Good indexes are vital to get good performance on your N1QL queries. As in SQL, but slightly different, you need to index what you are going to search for. In this article, we are going to go through how to create indexes that will lightning quick and won’t leave you hanging as you scale up.
Make sure to check out the other articles in the series as well:
- NoSQL with Couchbase: Setting everything up with Docker
- NoSQL with Couchbase: Getting started
- NoSQL with Couchbase: Working with JSON
- NoSQL with Couchbase: Querying with N1QL
- NoSQL with Couchbase: Creating Indexes that Scale
Indexes have changed slightly from Couchbase version 4.x to 5.x, we are going to focus on version 5.x and onwards. In the latest article, we created a primary index to quickly get started. The primary index is what you might be familiar with in SQL when querying non-primary keys. It lets you query any fields that you want, but it is not quick, think of it as a full-table scan. Let’s fix that.
An error that many users do while creating index is that they create separate indexes for each field that they want to, this is going to trigger an IntersectScan which is not what you are looking for. How do you know if it’s an IntersectScan? In Couchbase 5.0 you press the explain button while issuing a query.
As we can see in the picture, it uses two different indexes and intersects them in order to obtain the result. Instead, if we query for exactly the fields that are in the index we perform something called an IndexScan, or IndexScan2 as it’s named in Couchbase for some reason.
This is what we are looking for in order to have a good and performant index that will scale. When an index contains all the fields that we query for, no extra steps are required to fetch the data. When we achieve that criteria, we have what is called a covering index for that specific query, which is what you should aim for if it’s important that the query is as quick as possible.
The query below has a covering index that supports it.
CREATE INDEX `person_company`
ON `thecuriousdev-demo`(`name`, `company`)
WHERE type = "tcd:person";
WHERE company = "starbucks"
AND type = "tcd:person";
Of course, sometimes it’s not very effective to run queries with perfect covering indexes, what if we want to return the whole document? There is no way that we are going to index every field in the document if we are looking for a good performance. It’s definitely fine to run a SELECT * and removing the name from the index. The only gain in having a perfect covering index is that the indexer doesn’t need to go and ask the data service for the full document, the loss isn’t big at all. But if you can have a covering index without indexing too many extra fields just for the SELECT statement, then definitely, go for it!
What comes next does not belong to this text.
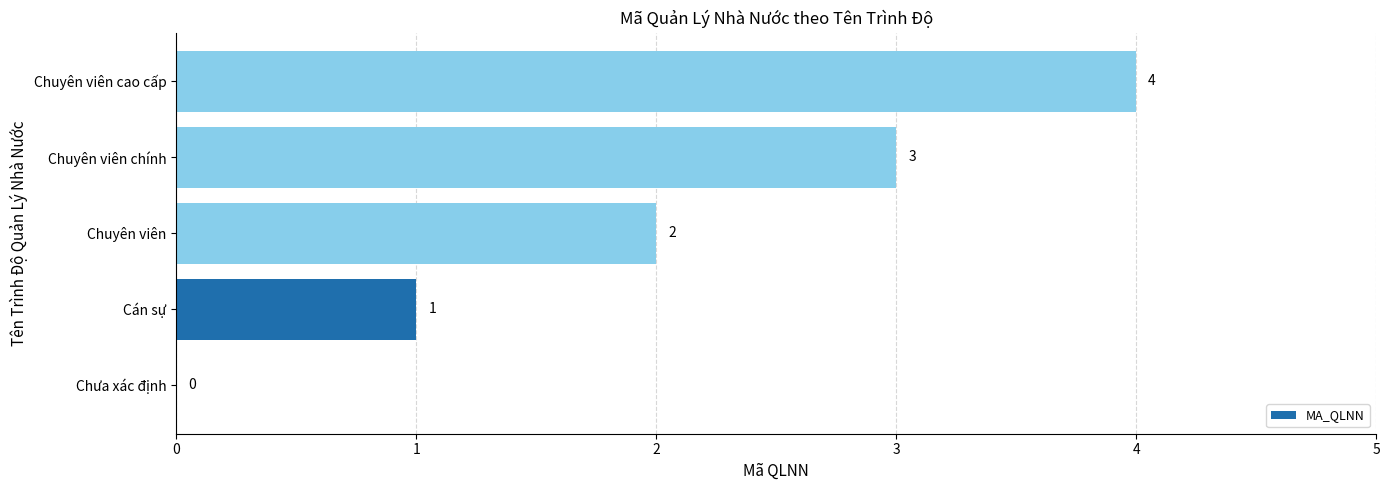

What is the ratio of the value at Cán sự to the value at Chuyên viên?

0.5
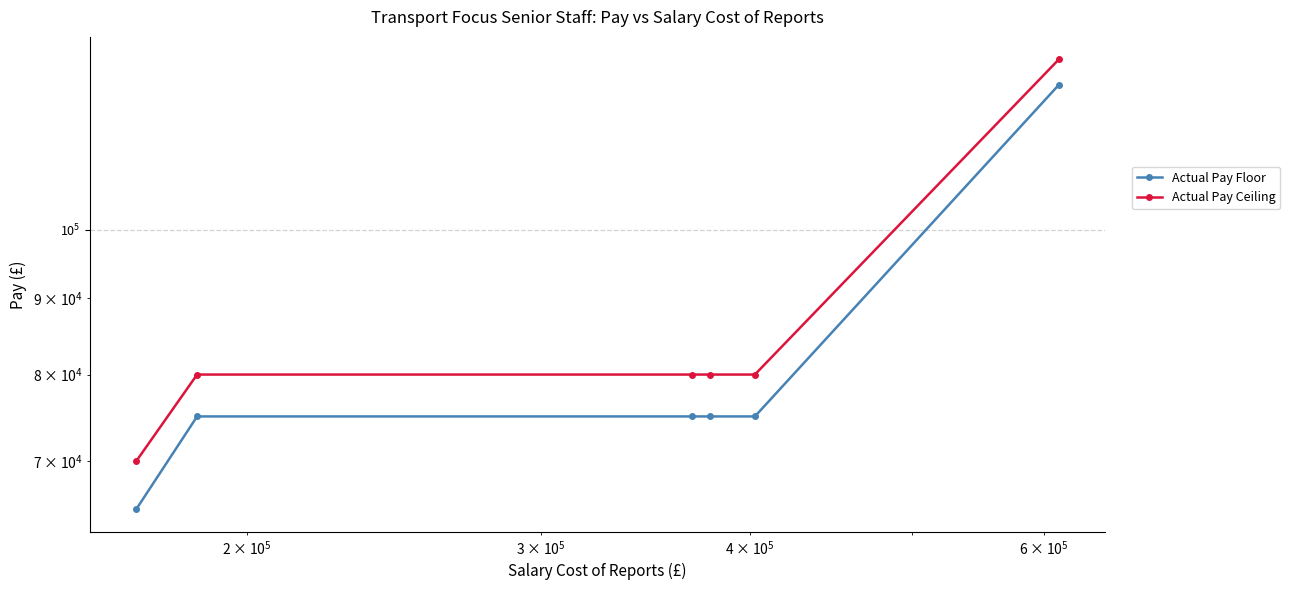

Rank the series by their average value, from lowest to highest.

Actual Pay Floor, Actual Pay Ceiling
Sometimes performance isn’t the most important factor though, having a covering index on every query in your system can be a pain to maintain, especially with Memory-optimized indexes and a relatively young system where new fields are added that should be possible to query. For the business critical queries speed is crucial, but for other stuff such as inventory queries and such, perhaps it is not necessary, and instead, you could save yourself some trouble.
Adaptive indexes are new in Couchbase 5.0 and quite good for this exact use-case. The primary index gave us the opportunity to run ad-hoc queries, but as primary index keeps every type of document in the index it is going to be quite costly and slow. With an adaptive index, we can instead choose to index N number of fields in a document so that we can query a lot of fields in it.
Let’s say that we want to be able to make it possible to query all fields in our Person documents. A person has a name, an age, and a favourite food. An adaptive index for it could look like the following.
CREATE INDEX `person_adaptive`
ON `thecuriousdev-demo`(DISTINCT PAIRS(self))
WHERE type = "tcd:person"
This will cause all documents of type tcd:person to have all their fields in the index. Which means we can run any ad-hoc query on the document, a couple of examples follows.
// List persons above 18 years old
WHERE age > 18
AND type = "tcd:person"
// Check how many people that like tacos in each company
SELECT company, count(*)
WHERE favouriteFood = "tacos"
AND type = "tcd:person"
GROUP BY company
// Check how many people that are under 18 yeards old with the name Viktor
SELECT name, count(*)
WHERE age < 18
AND type = "tcd:person"
GROUP BY name
All of these queries are using the same adaptive index. Please do keep in mind though, that adaptive can consume a lot of memory since all fields are being indexed in the documents in the index, but they are definitely cheaper and faster than having a primary index. So if you are looking to run ad-hoc queries, they should be your go-to index type.
However, even though they seem useful, for most use-cases I would not recommend using them. At least not if you are going to have more than a couple million documents in these indexes. Striving for covering index is going to be a lot quicker and save yourself a significant amount of memory. If you would like to support these ad-hoc queries anyway even after my warning. I highly recommend that you create the index with proper WHERE clauses that will filter out as many documents as possible.
We have gone through how to create good indexes that will make it possible for your application to scale. Queries on these indexes are actually impressively fast on the latest Couchbase 5.0 version. If you tried a previous Couchbase version and thought it was quick already then, you will probably be shocked how quick it is now. And this is one of the main reasons why I am such a big fan of Couchbase and document-based databases. You get the incredible speed of key-value fetches, plus, Couchbase lets you run the same powerful queries as you are used to in the SQL world.